In the meantime, I have added a note to the article saying that it's plain wrong.
So... the standard may say that passing va_list objects around is fine, but the Linux manual page disagrees (surprise?)). And, actually, this is the behavior I'm observing while debugging the problem in Fedora x86_64: the type of a local va_list object is *different* from the value received on a called function. Things seem to work fine in a trivial test program, but they don't in the ATF code (which seems valid).
Here is what the Linux manual page has to say about va_copy:
An obvious implementation would have a va_list be a pointer to the stack frame of the variadic function. In such a setup (by far the most common) there seems nothing against an assignment
va_list aq = ap;
Unfortunately, there are also systems that make it an array of pointers (of length 1), and there one needs
va_list aq;
*aq = *ap;
Finally, on systems where arguments are passed in registers, it may be necessary for va_start() to allocate memory, store the arguments there, and also an indication of which argument is next, so that va_arg() can step through the list.
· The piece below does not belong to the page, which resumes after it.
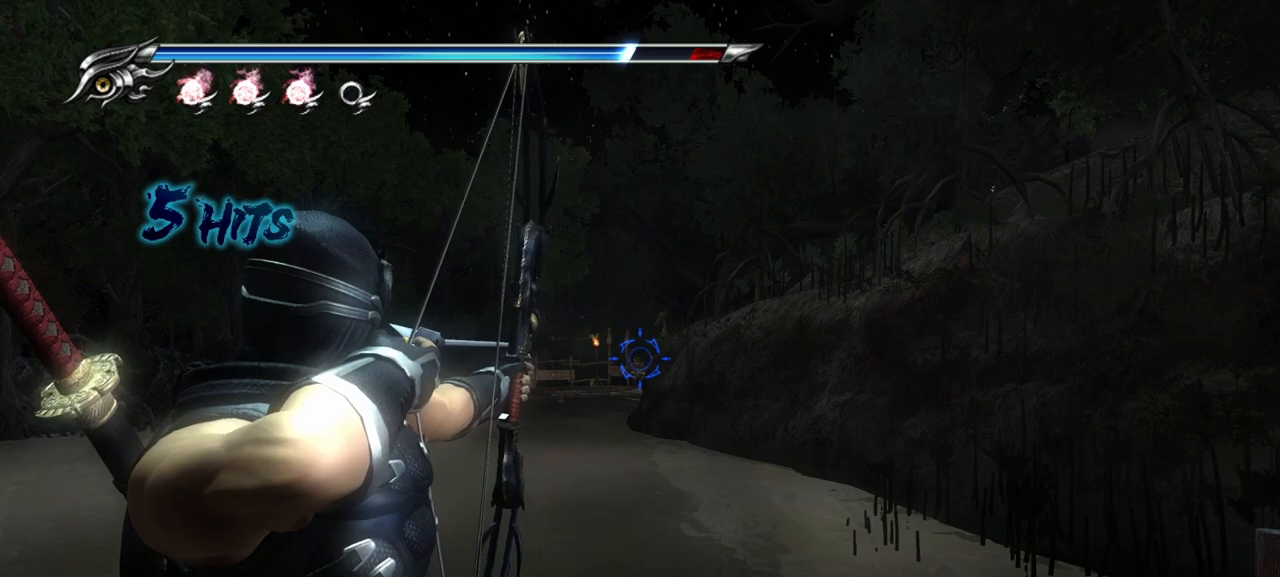
{"buttons": [], "left_stick": "center", "right_stick": "center", "events": [[17, "R2", "up"], [33, "R2", "down"], [167, "R2", "up"], [500, "L2", "up"]]}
Now va_end() can free the allocated memory again. To accommodate this situation, C99 adds a macro va_copy(), so that the above assignment can be replaced by
va_list aq;
va_copy(aq, ap);
...
va_end(aq);
Each invocation of va_copy() must be matched by a corresponding invocation of va_end() in the same function. Some systems that do not supply va_copy() have __va_copy instead, since that was the name used in the draft proposal.
jmmv: the passage you quote is correct and I don't see anything in it that would say that you must use va_copy to pass your ap to another function. The standard says:
7.15 Variable arguments
[#3] ... If access to the varying arguments is desired, the called function shall declare an object (referred to as ap in this subclause) having type va_list. The object ap may be passed as an argument to another function; if that function invokes the va_arg macro with parameter ap, the value of ap in the calling function is indeterminate and shall be passed to the va_end macro prior to any further reference to ap.*)
*) It is permitted to create a pointer to a va_list and pass that pointer to another function, in which case the original function may make further use of the original list after the other function returns.
uwe: Yeah, but a 'va_list' argument is not a pointer. I don't know at this point -- the observed behavior is weird and I can't reproduce it yet with a simpler test case. I'll keep looking.